- Danish movie poster
- Directed by: Susanne Bier
- Written by: Anders Thomas Jensen
- Produced by: Vibeke Windeløv
- Starring: Mads Mikkelsen Nikolaj Lie Kaas Sonja Richter Paprika Steen
- Cinematography: Morten Søborg [de]
- Edited by: Pernille Bech Christensen [da; de]
- Music by: Jesper Winge Leisner [da]
- Distributed by: Nordisk Film
- Release date: 2002;
- Running time: 113 minutes
- Country: Denmark
- Language: Danish

= Open Hearts =

2002 Danish drama film

Open Hearts (Elsker dig for evigt) is a 2002 Danish drama film directed by Susanne Bier using the minimalist filmmaking techniques of the Dogme 95 manifesto. It stars Mads Mikkelsen, Nikolaj Lie Kaas, Sonja Richter and Paprika Steen. Also referred to as Dogme #28, Open Hearts relates the story of two couples whose lives are traumatized by a car crash and adultery.

Open Hearts received a 93% approval rating on Rotten Tomatoes movie review website. Susanne Bier received the International Critics Award at the 2002 Toronto International Film Festival. The film won both the Bodil and Robert awards for Best Danish Film in 2003.

==Plot==

Joachim, a young man, is made a tetraplegic and hospitalized indefinitely by a car crash after being hit by Marie. Marie's husband Niels is a doctor at the hospital, and he falls for Joachim's fiancée Cecilie, and they have an affair. Niels then leaves his wife, teenage daughter, and two young boys for Cecilie, who abandons Joachim.

==Soundtrack==

The soundtrack for the film was recorded by Indonesian-French singer Anggun. The album was released by Columbia Records and Sony Music International in many countries worldwide during 2002 to 2003. It became Anggun's second and final album to be released in the United States, following Snow on the Sahara in 1998. The soundtrack features nine songs written and produced by Jesper Winge Leisner and Niels Brinck, three of which co-written by Anggun.
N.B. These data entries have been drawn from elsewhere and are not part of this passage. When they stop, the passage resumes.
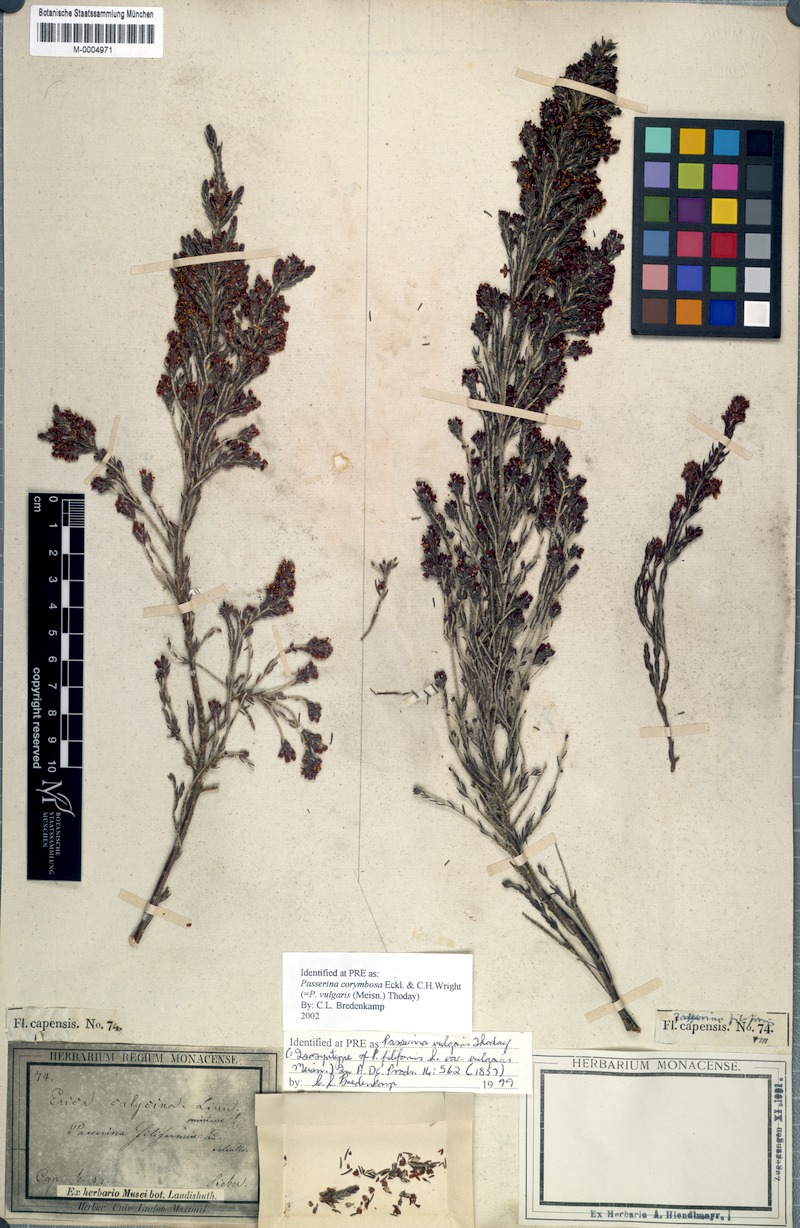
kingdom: Plantae
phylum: Tracheophyta
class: Magnoliopsida
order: Malvales
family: Thymelaeaceae
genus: Passerina
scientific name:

The album received positive reception from music critics. William Ruhlmann from AllMusic rated it three out five stars, writing that Anggun "matches the propulsive, synthesized musical tracks with breathy, emotive vocals that never lose the beat for all their dramatic appeal." The album's lead single, "Open Your Heart", charted at number 51 on the Norwegian Singles Chart and was nominated for Best Song at the 2003 Robert Awards. "Counting Down" served as a radio-only single in Indonesia and promotional single in Denmark, while "I Wanna Hurt You" was released as 12" vinyl single in Italy.

Track listing

| No. | Title | Writer(s) | Length |
|---|---|---|---|
| 1. | "Counting Down" | Jesper Winge Leisner; Niels Brinck; | 3:45 |
| 2. | "Open Your Heart" | Anggun; Leisner; Brinck; | 3:27 |
| 3. | "Little Things" | Leisner; Brinck; | 4:29 |
| 4. | "Blue Satellite" | Leisner; Brinck; | 3:44 |
| 5. | "The End of a Story" | Anggun; Leisner; Brinck; | 4:42 |
| 6. | "I'm Your Mirror" | Leisner; Brinck; | 3:42 |
| 7. | "Pray" | Anggun; Leisner; Brinck; | 4:16 |
| 8. | "I Wanna Hurt You" | Leisner; Brinck; | 3:35 |
| 9. | "Naked Sleep" | Leisner; Brinck; | 4:20 |
| 10. | "I Wanna Hurt You" (Niels Brinck club mix) | Leisner; Brinck; |  |
| 11. | "Open Your Heart" (a capella edit) | Anggun; Leisner; Brinck; |  |

==Critical reception==
The film holds a score of 93% positive reviews on Rotten Tomatoes with the average score of 7.3/10, based on 58 reviews. The website's critics consensus reads, "Pulsing with honesty, [Open Hearts] lays bare the rawness of human emotion with a story made all the more believable thanks to its gritty, low-budget approach." On Metacritic, the film holds a score of 77 out of 100, based on 22 reviews from professional critics, indicating "generally favorable reviews".

Nick Schager of Slant Magazine said that "Susanne Biers crafts her familiar story with equal doses of austerity and sympathy".

According to Elbert Ventura of PopMatters the film's scenario is "soapy and bedridden", adding that "Open Hearts is perhaps too studiously open-ended, a misstep we'll take considering the movie's refreshing magnanimity".

==Cancelled remake==
In 2006, Zach Braff was reported to direct, write, and produce an English-language remake of the film following his debut of Garden State. Paramount Pictures won the rights to produce and distribute in a bidding war between Fox Searchlight Pictures and The Weinstein Company. Sean Penn was set to co-star with Braff in the film, but the film collapsed due to scheduling conflicts and budget issues. Despite this, Braff still hopes to one day make the film.